◆ Tekst źródłowy

========

Tydzień z historią: Tytuł juniorów i emocjonujący dwumecz z Norwegami

Tydzień z historią – nowy cykl KKSLECH.com powstały przed sezonem 2021/2022 z okazji 100-lecia klubu. Pod koniec każdego tygodnia w sposób tekstowo-zdjęciowo-filmowy wspominamy ważne Lechowe wydarzenia, historyczne mecze czy inne istotne/ciekawe spotkania oraz rzeczy, które w konkretnym czasie miały miejsce w Kolejorzu.



20 czerwca – Trzecie Mistrzostwo Polski Juniorów Starszych

20 czerwca 2018 roku w rewanżowym meczu finałowym CLJ U-18 2017/2018 poznański Lech ograł we Wronkach ekipę Cracovii Kraków 2:0 i po raz 3 w swojej historii zdobył tytuł Mistrza Polski do lat 19. Kolejorz wywalczył mistrzostwo juniorów starszych po 23 latach przerwy. Lecha do sukcesu doprowadził wtedy trener Krzysztof Kołodziej, który od paru lat nie pracuje już w akademii Kolejorza. Juniorski Lech z sezonu 2017/2018 był naprawdę mocny. Tytuł Mistrza Polski U-19 wywalczyli wówczas tacy zawodnicy jak choćby Bartosz Mrozek, Mateusz Skrzypczak, Hubert Sobol, Łukasz Norkowski, Paweł Tupaj, Michał Skóraś, Wiktor Pleśnierowicz, Filip Marchwiński, Jakub Kamiński czy Filip Szymczak. Wspomniany finał CLJ z trybun obejrzał zarząd Kolejorza, obecny był także pierwszy zespół Lecha Poznań, który do Wronek przybył specjalnie na to spotkanie.

Autor zdjęć: Krzysztof Krause

14 i 22 lipca – Początek drogi do Ligi Mistrzów

Lech Poznań po zdobyciu Mistrzostwa i Superpucharu Polski wyruszył w końcu do boju o Ligę Mistrzów. Losowanie II fazy eliminacyjnej Ligi Mistrzów 2015/2016 nie było udane. FK Sarajevo na papierze miało całkiem niezły skład i azjatyckiego właściciela z ambicjami. Wtedy kwalifikacje do Champions League wyglądały zupełnie inaczej niż teraz, wtedy klub, który przegrywał w II fazie eliminacji od razu odpadał z europejskich pucharów, natomiast triumfator miał zapewniony udział w IV rundzie kwalifikacyjnej Ligi Europy.

Podopieczni Macieja Skorży dobrze poradzili sobie w Bośni. W 40 minucie objęli prowadzenie po główce Hamalainena i asyście Trałki. Lechici mieli kontrolę nad grą FK Sarajevo, w drugiej połowie zdobyli gola na 2:0. Wówczas dobrym dośrodkowaniem z rzutu wolnego popisał się Barry Douglas, który zaliczył asystę przy bramce głową autorstwa Thomalli. Na rewanż w upalny lipcowy wieczór przyszło ponad 20 tysięcy widzów. Poznaniacy szybko zakończyli emocje w tym dwumeczu. Już na początku spotkania pięknego gola z rzutu wolnego strzelił Douglas, Lech wygrał przy Bułarskiej z FK Sarajevo 1:0 zwyciężając w dwumeczu 3:0.

========

◆ Fragmenty danych
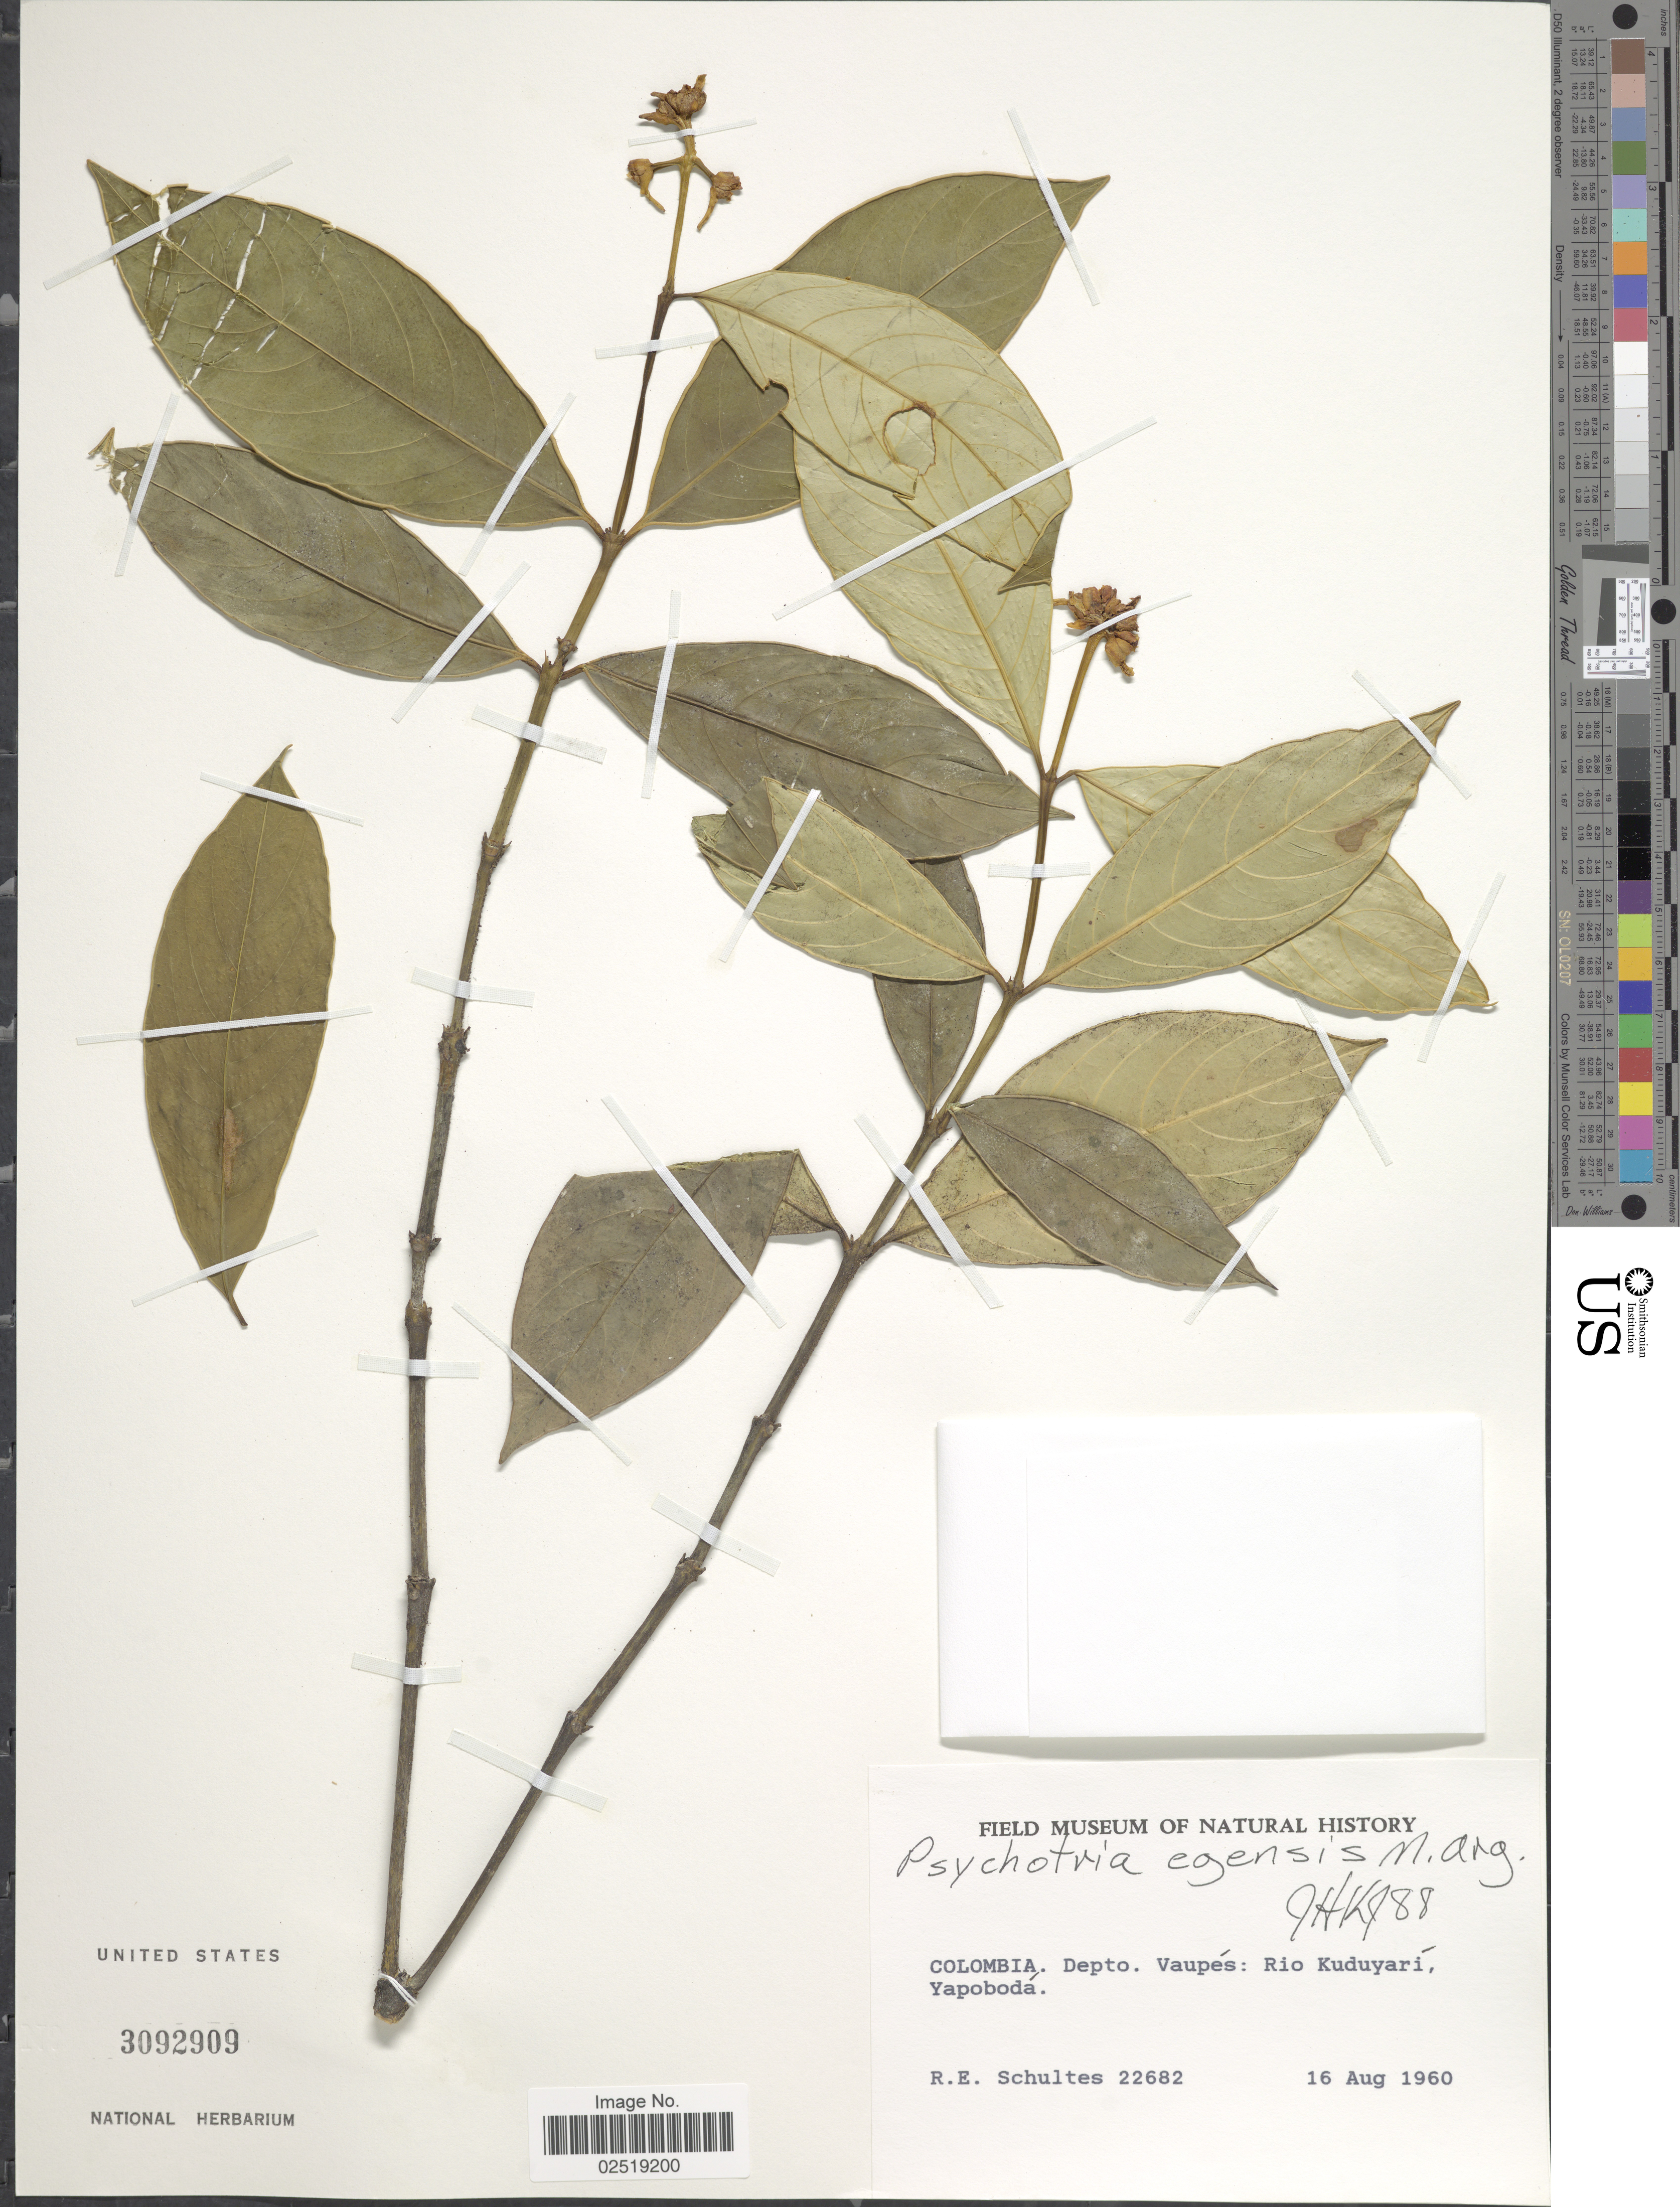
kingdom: Plantae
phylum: Tracheophyta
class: Magnoliopsida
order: Gentianales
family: Rubiaceae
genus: Psychotria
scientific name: Psychotria egensis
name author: Müll. Arg.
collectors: R. E. Schultes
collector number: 22682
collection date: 1960-08-16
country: Colombia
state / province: Vaupés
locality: Depto. Vaupes: Rio Kuduyari, Yapoboda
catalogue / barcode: US 3092909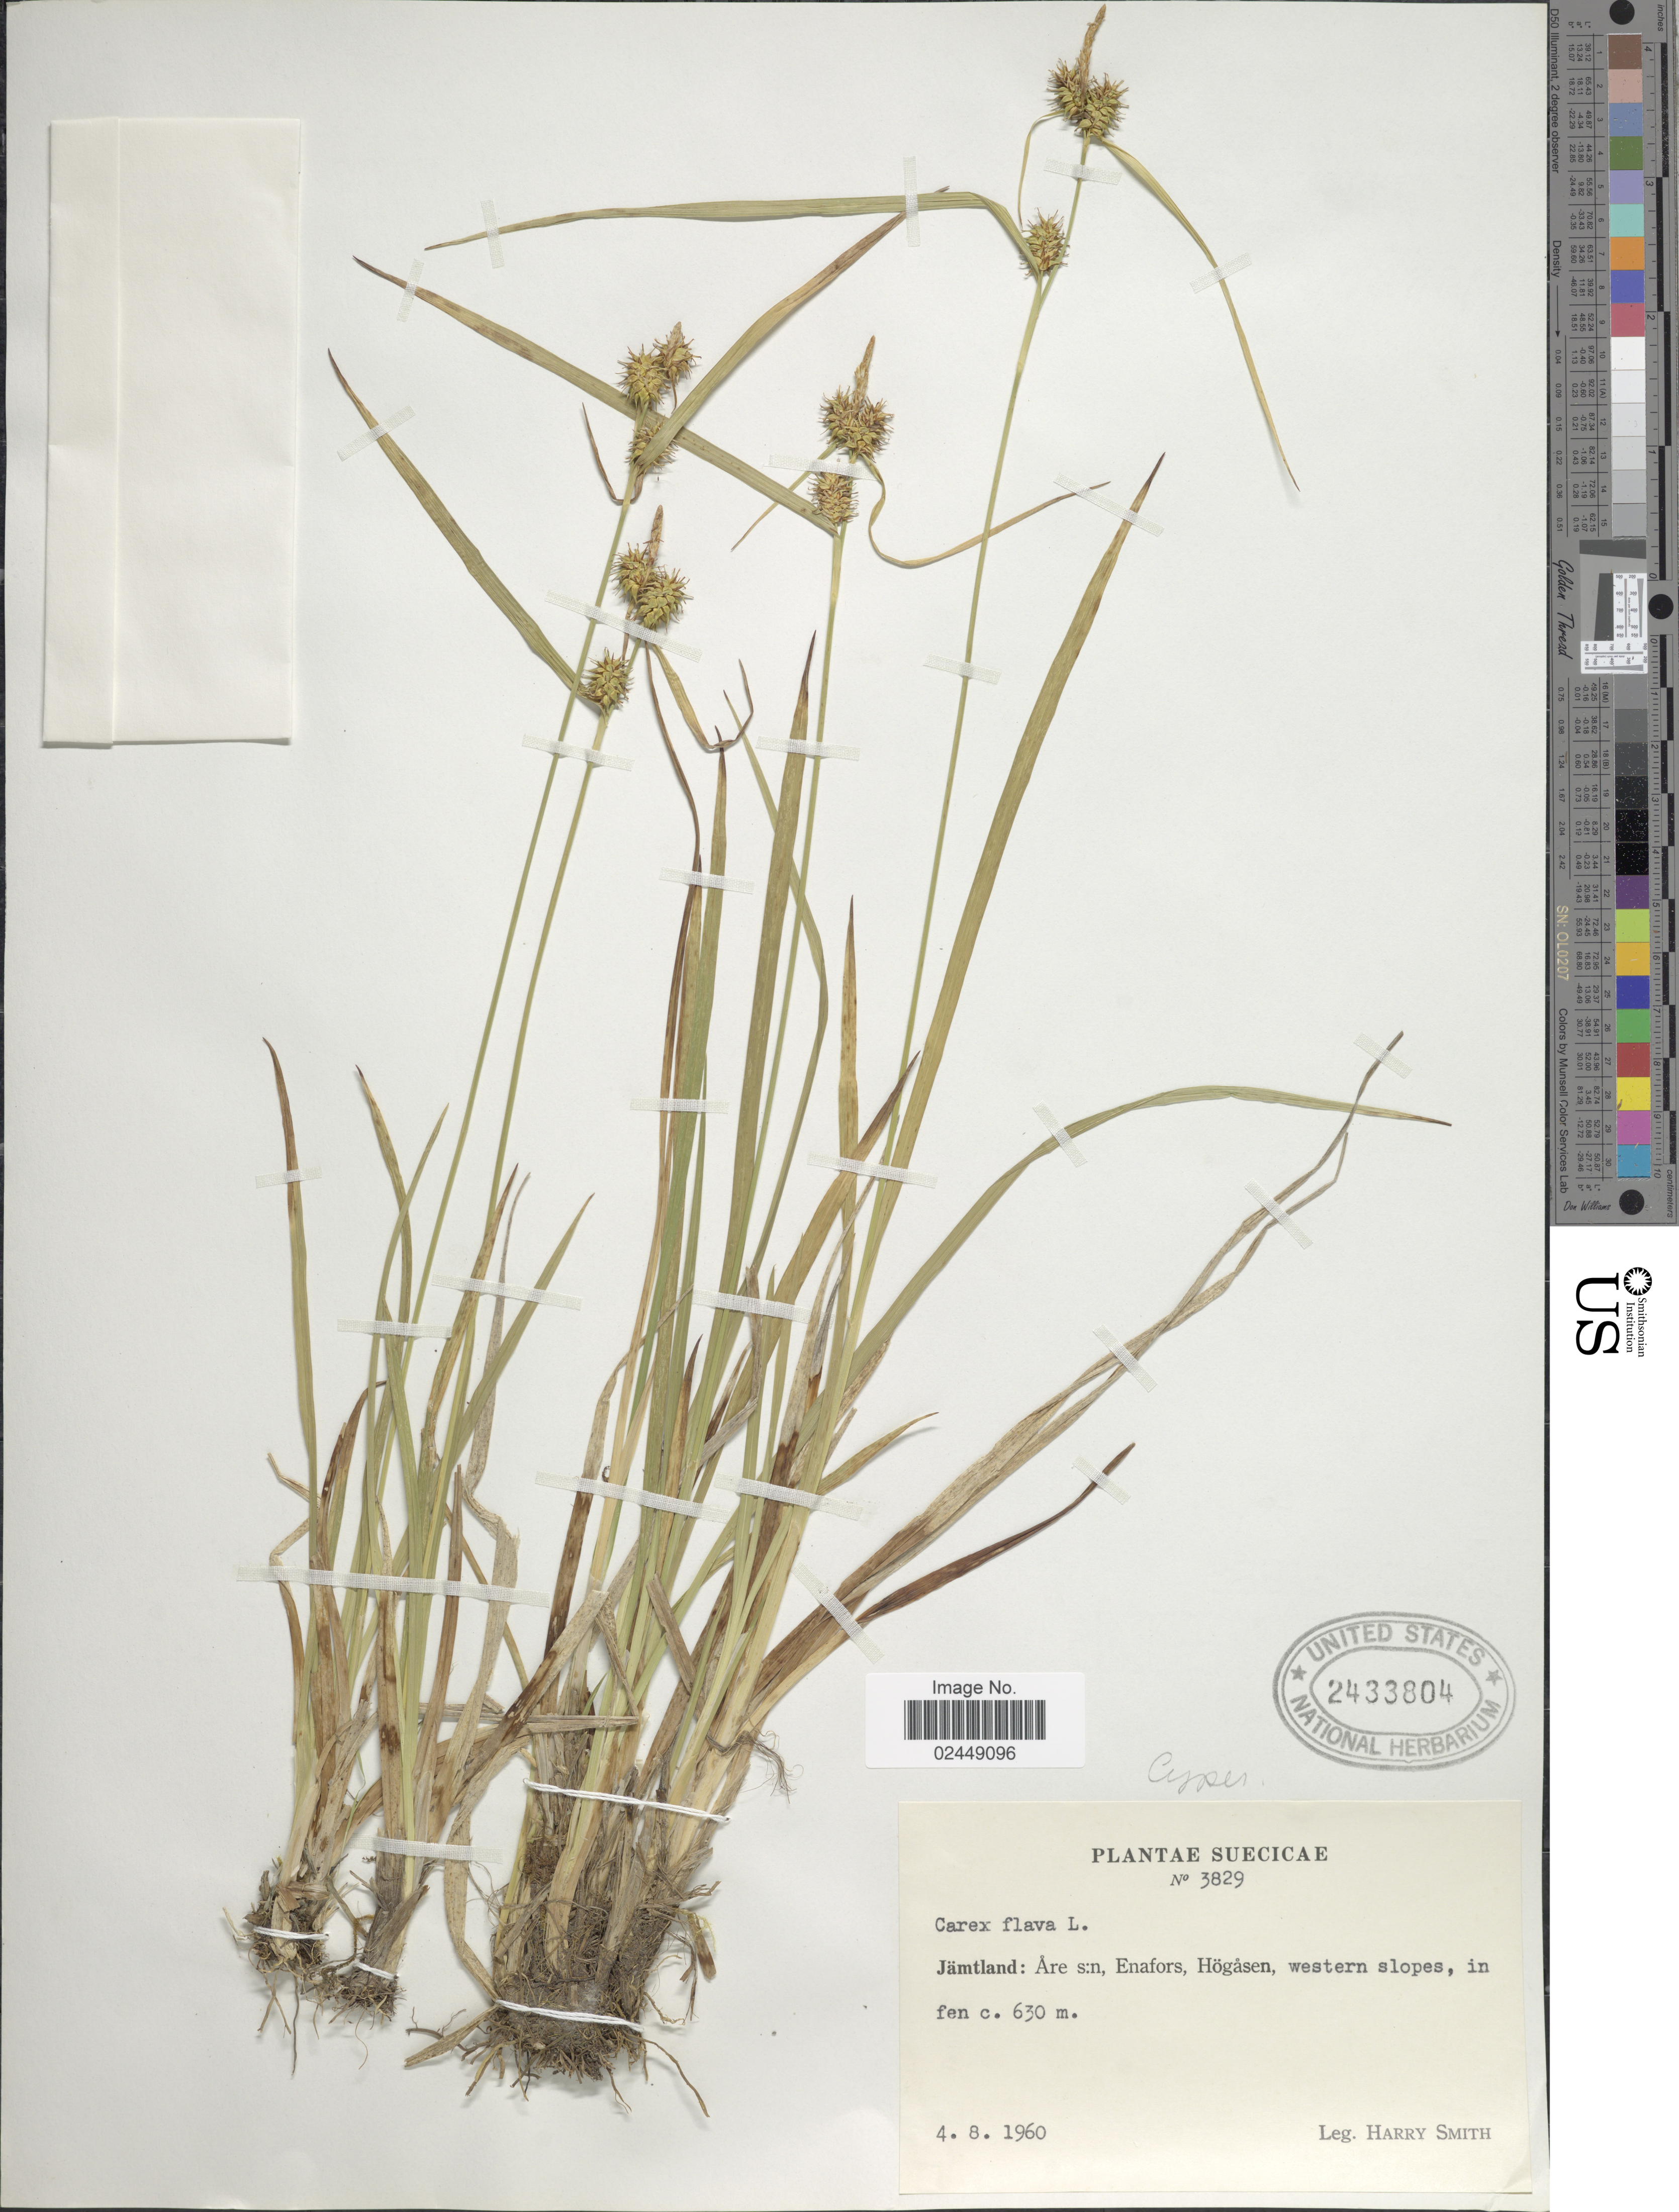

========

◆ Zadania
1/ Odpowiedz na pytania na podstawie tekstu o historii Lecha Poznań:
(a) Który trener doprowadził Lecha do mistrzostwa juniorów starszych w 2018 roku?
(b) Z jakim klubem Lech zmierzył się w II fazie eliminacyjnej Ligi Mistrzów 2015/2016?
(c) Kto strzelił gola z rzutu wolnego w meczu rewanżowym przy Bułarskiej?
2/ Wyjaśnij, dlaczego według tekstu o historii Lecha Poznań losowanie II fazy eliminacyjnej Ligi Mistrzów 2015/2016 nie było udane.
3/ Kontynuuj tekst o historii Lecha Poznań, zaczynając po jego ostatnim zdaniu.

◆ Rozwiązania zadań
1/
(a) Krzysztof Kołodziej.
(b) Z FK Sarajevo.
(c) Barry Douglas.

2/ Wylosowany rywal, FK Sarajevo, miał na papierze całkiem niezły skład. Miał też azjatyckiego właściciela z ambicjami.

3/
Autor zdjęć: Dawid Ćmielewski

Emocjonujący dwumecz z FK Haugesund

W drugiej połowie 2017 roku miał miejsce jeden z najbardziej emocjonujących dwumeczów Lecha Poznań w europejskich pucharach, który zakończył się happy-endem. FK Haugesund z Norwegii było w formie, Kolejorz nie lekceważył tego rywala, jednak na północy sobie nie poradził. Do przerwy przegrywał 0:1, w 71 i 73 minucie stracił 2 oraz 3 bramkę przegrywając aż 0:3. Przy takich batach chyba nikt nie wierzył w awans Kolejorza, nagle cała dobra atmosfera jaka panowała wtedy wokół Lecha legła w gruzach.

Krótko po 3 bramce dla Haugesund poznaniacy zdobyli gola po główce Majewskiego, który dość przypadkowo strzelił bardzo ważną bramkę. FK Haugesund przy stanie 3:0 przestało grać w piłkę, końcówkę meczu trochę odpuściło, w doliczonym czasie gry w pole karne wpadł Radut, który w tej sytuacji był faulowany. Jedenastkę na gola zamienił Jevtić dzięki któremu Lech przegrał w Norwegii tylko 2:3. Wtedy gole na wyjeździe liczyły się podwójnie, zatem bramka Szwajcara była bardzo, bardzo ważna, bowiem poznaniakom do awansu wystarczało domowe zwycięstwo 1:0.

Rewanż przy Bułgarskiej cieszył się sporym zainteresowaniem kibiców. W 32 minucie po bardziej dośrodkowaniu z rzutu wolnego niż strzale, Lecha na prowadzenie wyprowadził Jevtić, który krótko później musiał opuścić boisko po brutalnym faulu jednego z rywali. Poznaniacy w rewanżu mieli przewagę, ale FK Haugesund dobrze się trzymało. Od 76 minuty goście po czerwonej kartce musieli radzić sobie w dziesiątkę, już w doliczonym czasie gry po kontrze indywidualnym rajdem norweską ekipę dobił Nicki Bille Nielsen.

Lech Poznań ogrywając w rewanżu FK Haugesund 2:0 przerwał passę Norwegów, którzy będąc w rytmie meczowym i w dobrej dyspozycji nie przegrali 10 kolejnych spotkań. Sam Kolejorz po raz 4 w swojej pucharowej historii umiał odrobić straty z pierwszego wyjazdowego meczu i po triumfie u siebie awansować dalej.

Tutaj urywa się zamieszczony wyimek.